Он не виноват. Она создала его таким

Разговор первый

На зеленой лавке на краю парка небольшого подмосковного города сидели трое мужчин на вид одного возраста где-то около шестидесяти лет: на одном была классическая сорочка под парадный костюм с серебряными запонками, на втором футболка с короткими рукавами и руки у него были мощными, мускулистыми, на третьем было что-то типа легкого летнего свитера и на белом   отпечатано кроваво-коричневое изображение Че Гевары.

Мимо них прошла девушка лет восемнадцати-двадцати, лениво покачивая бедрами, в зубах у нее были сигарета, в темных глазах какая-то затаенная мысль.

- Ну что, Миша, - обратился мужчина в сорочке к мускулистому атлету – как говорят американцы, твой маленький друг вздыбился на эту задницу?

Атлет пошевелил могучими мышцами груди, и сказал насмешливо:

- Никак нет, на особ женского пола младше сорока не реагирует. А ты , Витя, - сказал он прищурившись, - лучше про свою бабку бы думал, она опять тебя насильно заставила надеть эту сорочку?

Витя был гладко выбрит, но морщинист, невелик ростом и вообще неказист, если бы не щетина пегих усов, которая узкой полоской торчала прямо под носом как у Гитлера, то на таком лице и описывать нечего: маленькие серые глазки, носик пуговкой. Но вот усы эти как-то здорово организовывали пространство лица и делали его даже волевым, и было понятно, почему всякие комбриги перед войной брили на лысо голову и носили такие усы, это добавляло им воли и страсти, которые правда им в 41 году не помогли.

- Ну я же говорил, -  тихим страдательным голосом промычал в усы Витя, - жена мне запонки эти подарила и велела носить, ну куда я их надену, на нос что ли? И не бабка она, мне 52 года (а выглядел на шестьдесят), а ей вообще сорок девять.
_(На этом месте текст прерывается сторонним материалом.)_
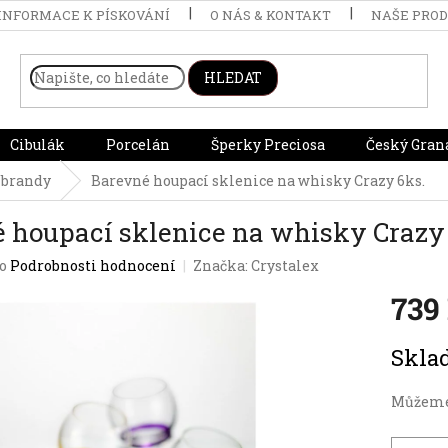
INFORMACE K PÍSKOVÁNÍ
O NÁS & KONTAKT
NAŠE PRO
HLEDAT
Cibulák
Porcelán
Šperky Preciosa
Český Gran
 brandy
Barevné houpací sklenice na whisky Crazy 6ks.
 houpací sklenice na whisky Crazy
o
Podrobnosti hodnocení
Značka:
Crystalex
739
Měrná
Skl
cena:
Můžeme 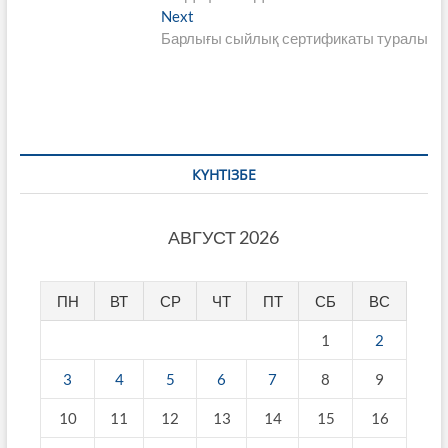
Next
Next
post:
Барлығы сыйлық сертификаты туралы
КҮНТІЗБЕ
АВГУСТ 2026
ПН
ВТ
СР
ЧТ
ПТ
СБ
ВС
1
2
3
4
5
6
7
8
9
10
11
12
13
14
15
16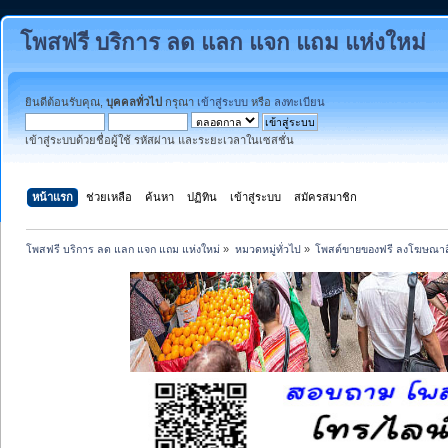
โพสฟรี บริการ ลด แลก แจก แถม แห่งใหม่
ยินดีต้อนรับคุณ,
บุคคลทั่วไป
กรุณา
เข้าสู่ระบบ
หรือ
ลงทะเบียน
เข้าสู่ระบบด้วยชื่อผู้ใช้ รหัสผ่าน และระยะเวลาในเซสชั่น
หน้าแรก
ช่วยเหลือ
ค้นหา
ปฏิทิน
เข้าสู่ระบบ
สมัครสมาชิก
โพสฟรี บริการ ลด แลก แจก แถม แห่งใหม่
»
หมวดหมู่ทั่วไป
»
โพสต์ขายของฟรี ลงโฆษณาสิ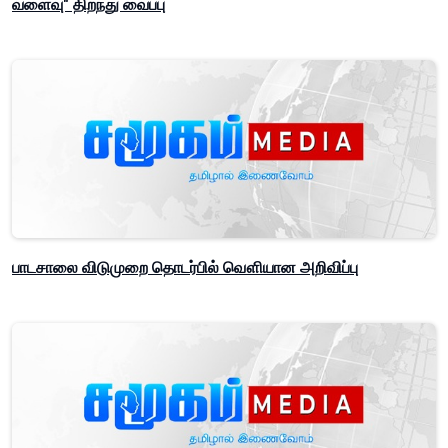
வளைவு" திறந்து வைப்பு
பாடசாலை விடுமுறை தொடர்பில் வௌியான அறிவிப்பு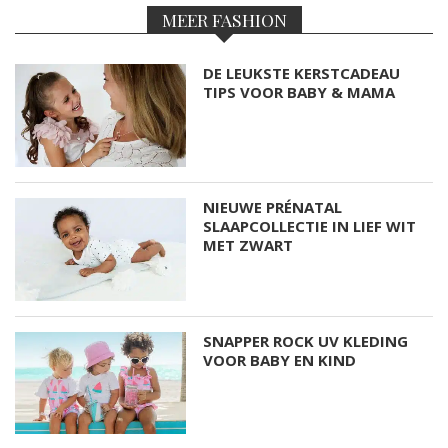
MEER FASHION
DE LEUKSTE KERSTCADEAU
TIPS VOOR BABY & MAMA
NIEUWE PRÉNATAL
SLAAPCOLLECTIE IN LIEF WIT
MET ZWART
SNAPPER ROCK UV KLEDING
VOOR BABY EN KIND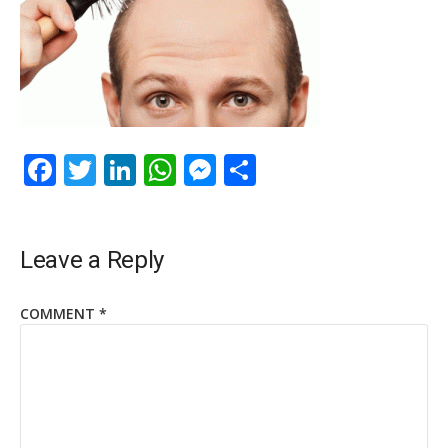
Facebook
Twitter
LinkedIn
WhatsApp
Messenger
Share
Leave a Reply
COMMENT
*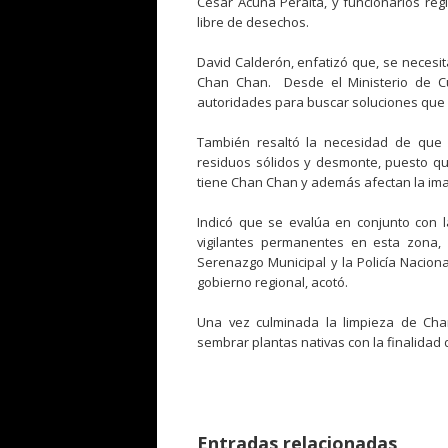
César Acuña Peralta, y funcionarios reg
libre de desechos.
David Calderón, enfatizó que, se necesi
Chan Chan. Desde el Ministerio de Cul
autoridades para buscar soluciones que 
También resaltó la necesidad de que l
residuos sólidos y desmonte, puesto qu
tiene Chan Chan y además afectan la imag
Indicó que se evalúa en conjunto con l
vigilantes permanentes en esta zona,
Serenazgo Municipal y la Policía Nacion
gobierno regional, acotó.
Una vez culminada la limpieza de Cha
sembrar plantas nativas con la finalidad 
Entradas relacionadas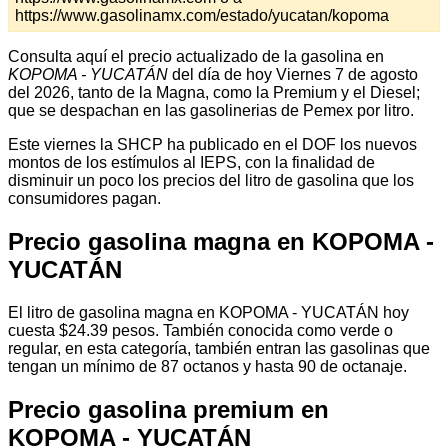
https://www.gasolinamx.com/estado/yucatan/kopoma
Consulta aquí el precio actualizado de la gasolina en
KOPOMA - YUCATÁN
del día de hoy Viernes 7 de agosto
del 2026, tanto de la Magna, como la Premium y el Diesel;
que se despachan en las gasolinerias de Pemex por litro.
Este viernes la SHCP ha publicado en el DOF los nuevos
montos de los estímulos al IEPS, con la finalidad de
disminuir un poco los precios del litro de gasolina que los
consumidores pagan.
Precio gasolina magna en KOPOMA -
YUCATÁN
El litro de gasolina magna en KOPOMA - YUCATÁN hoy
cuesta $24.39 pesos. También conocida como verde o
regular, en esta categoría, también entran las gasolinas que
tengan un mínimo de 87 octanos y hasta 90 de octanaje.
Precio gasolina premium en
KOPOMA - YUCATÁN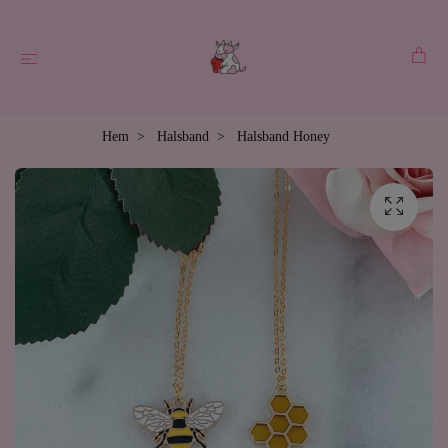
Hem
Halsband
Halsband Honey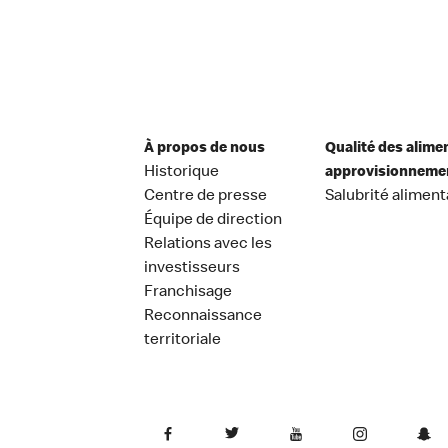
À propos de nous
Qualité des alime
Historique
approvisionneme
Centre de presse
Salubrité aliment
Équipe de direction
Relations avec les
investisseurs
Franchisage
Reconnaissance
territoriale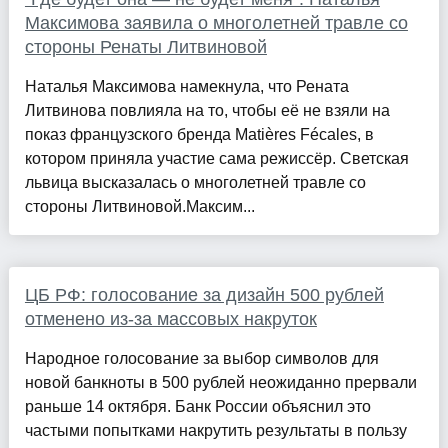
Максимова заявила о многолетней травле со
стороны Ренаты Литвиновой
Наталья Максимова намекнула, что Рената
Литвинова повлияла на то, чтобы её не взяли на
показ французского бренда Matières Fécales, в
котором приняла участие сама режиссёр. Светская
львица высказалась о многолетней травле со
стороны Литвиновой.Максим...
ЦБ РФ: голосование за дизайн 500 рублей
отменено из-за массовых накруток
Народное голосование за выбор символов для
новой банкноты в 500 рублей неожиданно прервали
раньше 14 октября. Банк России объяснил это
частыми попытками накрутить результаты в пользу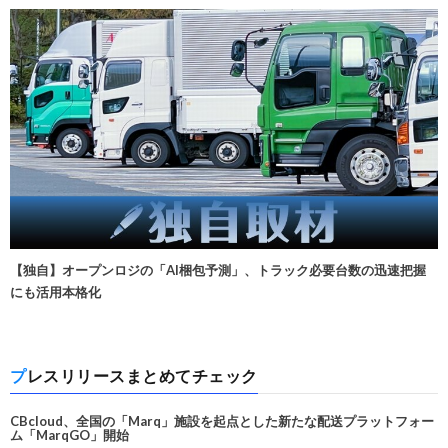
【独自】オープンロジの「AI梱包予測」、トラック必要台数の迅速把握
にも活用本格化
プレスリリースまとめてチェック
CBcloud、全国の「Marq」施設を起点とした新たな配送プラットフォー
ム「MarqGO」開始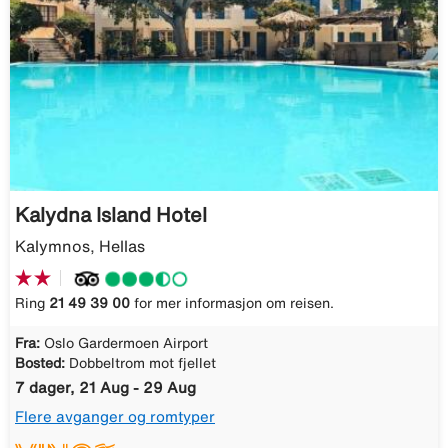
Kalydna Island Hotel
Kalymnos, Hellas
Ring
21 49 39 00
for mer informasjon om reisen.
Fra:
Oslo Gardermoen Airport
Bosted:
Dobbeltrom mot fjellet
7 dager, 21 Aug - 29 Aug
Flere avganger og romtyper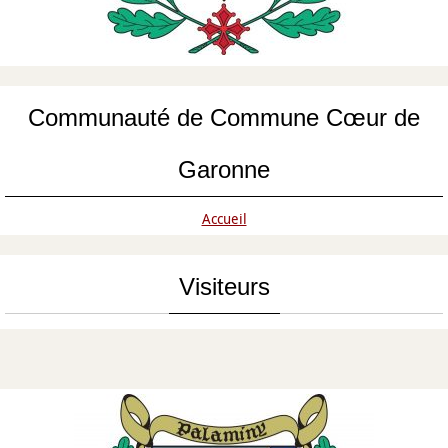
Communauté de Commune Cœur de
Garonne
Accueil
Visiteurs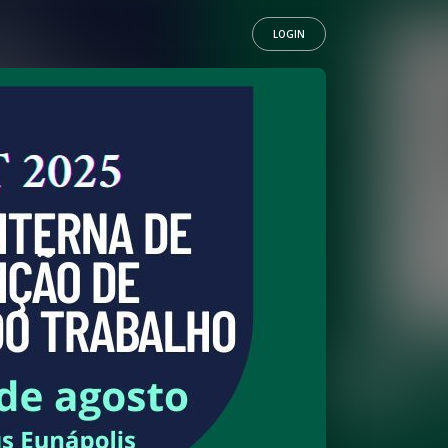
LOGIN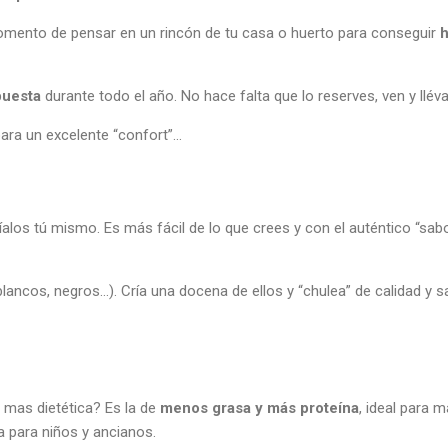
momento de pensar en un rincón de tu casa o huerto para conseguir
puesta
durante todo el año. No hace falta que lo reserves, ven y lléva
ara un excelente “confort”…
íalos tú mismo. Es más fácil de lo que crees y con el auténtico “sabo
 blancos, negros…). Cría una docena de ellos y “chulea” de calidad y 
la mas dietética? Es la de
menos grasa y más proteína
, ideal para 
 para niños y ancianos.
Форму держит.

Витя поднял руки к груди и как бы поддержал несуществующие у него формы.

- Да, - сказал мечтательно третий мужчина в летнем свитере с Че Геварой, - и с сухим, вытянутым лицом и влажными большими глазами сладострастника, - я бы… в мои молодые годы с такой девушкой….

-Ну и что ты бы сделал, - сказал Миша, - при советской-то власти? Пошел бы за ней и познакомился? Черта с два, мы же были все зажатые, с комплексами, чтобы к девушке на улице подойти пол литру пить надо было.

- А я все на велике гонял тогда, - сказал сладострастник, я как бы случайно на нее почти наехал, разогнался и у самых ног затормозил. Безотказный прием. Сначала девки визжали, а потом некоторые видя мою красоту и кокетничать начинали, ну те, которые в настроении были…

- Говори прямо Гена, - поправил его мускулистый Миша, - у которых менструаций в тот день не было. А тебе бы майку тогда с этим Че Геварой, так с тобой девки и при менструациях дружили бы.
Миша была  груб. В нем чувствовался бывший военный человек.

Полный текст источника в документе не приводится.